Exercise directions:
If a line of the records holds the word "polvere", copy it out.
+-------+
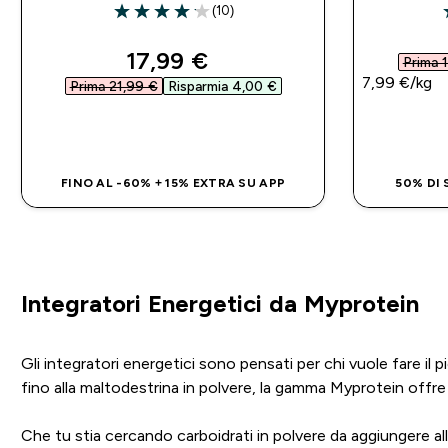
(10)
4.1 out of 5 stars
4
discounted price
17,99 €‎
Prima 1
7,99 €‎/kg
Prima 21,99 €‎
Risparmia 4,00 €‎
ACQUISTO RAPIDO
FINO AL -60% + 15% EXTRA SU APP
50% DI
Integratori Energetici da Myprotein
Gli integratori energetici sono pensati per chi vuole fare il 
fino alla maltodestrina in polvere, la gamma Myprotein offre fo
Che tu stia cercando carboidrati in polvere da aggiungere all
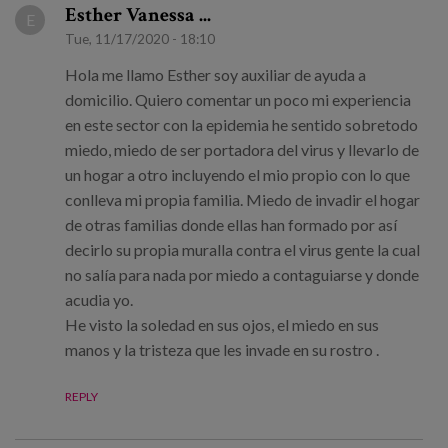
Esther Vanessa ...
E
Tue, 11/17/2020 - 18:10
Hola me llamo Esther soy auxiliar de ayuda a
domicilio. Quiero comentar un poco mi experiencia
en este sector con la epidemia he sentido sobretodo
miedo, miedo de ser portadora del virus y llevarlo de
un hogar a otro incluyendo el mio propio con lo que
conlleva mi propia familia. Miedo de invadir el hogar
de otras familias donde ellas han formado por así
decirlo su propia muralla contra el virus gente la cual
no salía para nada por miedo a contaguiarse y donde
acudia yo.
He visto la soledad en sus ojos, el miedo en sus
manos y la tristeza que les invade en su rostro .
REPLY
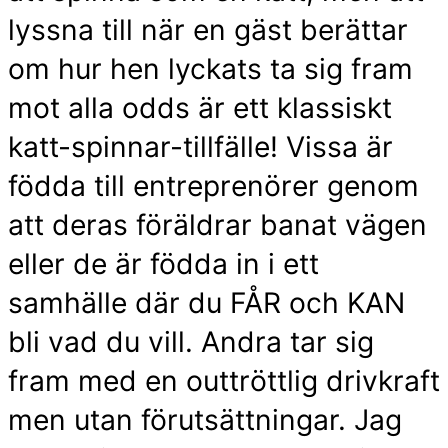
lyssna till när en gäst berättar
om hur hen lyckats ta sig fram
mot alla odds är ett klassiskt
katt-spinnar-tillfälle! Vissa är
födda till entreprenörer genom
att deras föräldrar banat vägen
eller de är födda in i ett
samhälle där du FÅR och KAN
bli vad du vill. Andra tar sig
fram med en outtröttlig drivkraft
men utan förutsättningar. Jag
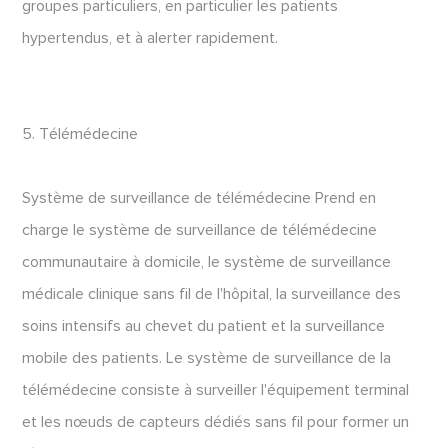
groupes particuliers, en particulier les patients
hypertendus, et à alerter rapidement.
5. Télémédecine
Système de surveillance de télémédecine Prend en
charge le système de surveillance de télémédecine
communautaire à domicile, le système de surveillance
médicale clinique sans fil de l'hôpital, la surveillance des
soins intensifs au chevet du patient et la surveillance
mobile des patients. Le système de surveillance de la
télémédecine consiste à surveiller l'équipement terminal
et les nœuds de capteurs dédiés sans fil pour former un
+-------+
Solved problem:
fino alla maltodestrina in polvere, la gamma Myprotein offre fo
Che tu stia cercando carboidrati in polvere da aggiungere all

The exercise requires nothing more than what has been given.